## WORK REQUEST
Write every entry out again exactly, please, and skip the pictures.

(Source records)
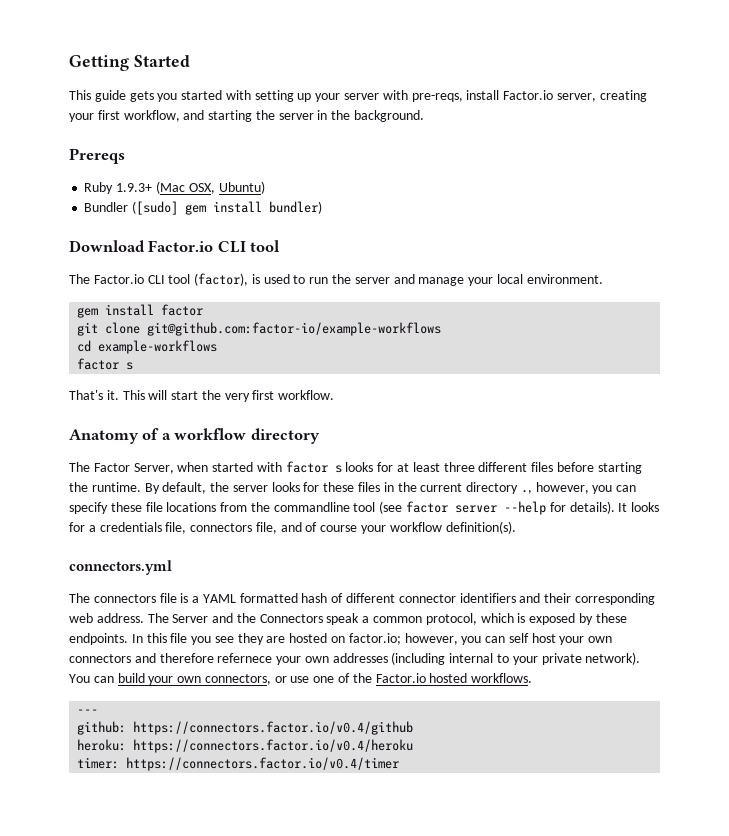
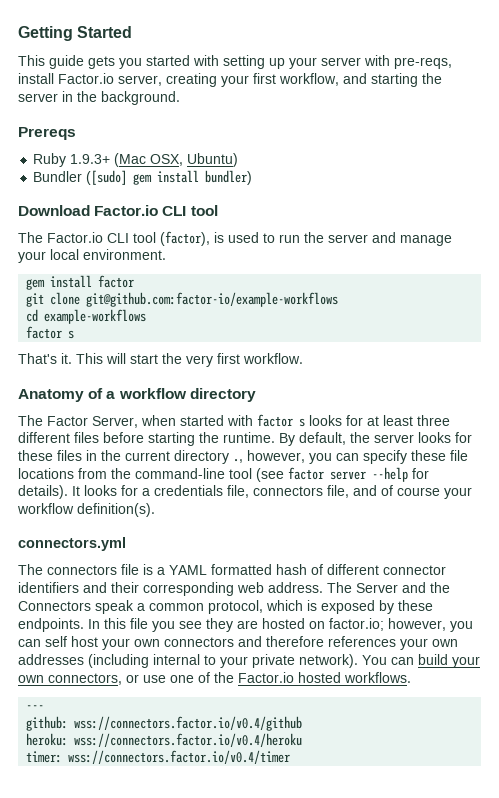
[273,502,350,512] commandline -> [135,468,225,479] command-line
[217,653,273,663] refernece -> [328,636,396,647] references
[133,721,414,735] https://connectors.factor.io/v0.4/github -> [74,716,303,731] wss://connectors.factor.io/v0.4/github
[133,739,414,753] https://connectors.factor.io/v0.4/heroku -> [74,733,303,747] wss://connectors.factor.io/v0.4/heroku
[126,757,400,771] https://connectors.factor.io/v0.4/timer -> [68,750,291,764] wss://connectors.factor.io/v0.4/timer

## RESPONSE BELOW
[273,502,350,512] commandline -> [135,468,225,479] command-line
[217,653,273,663] refernece -> [328,636,396,647] references
[133,721,414,735] https://connectors.factor.io/v0.4/github -> [74,716,303,731] wss://connectors.factor.io/v0.4/github
[133,739,414,753] https://connectors.factor.io/v0.4/heroku -> [74,733,303,747] wss://connectors.factor.io/v0.4/heroku
[126,757,400,771] https://connectors.factor.io/v0.4/timer -> [68,750,291,764] wss://connectors.factor.io/v0.4/timer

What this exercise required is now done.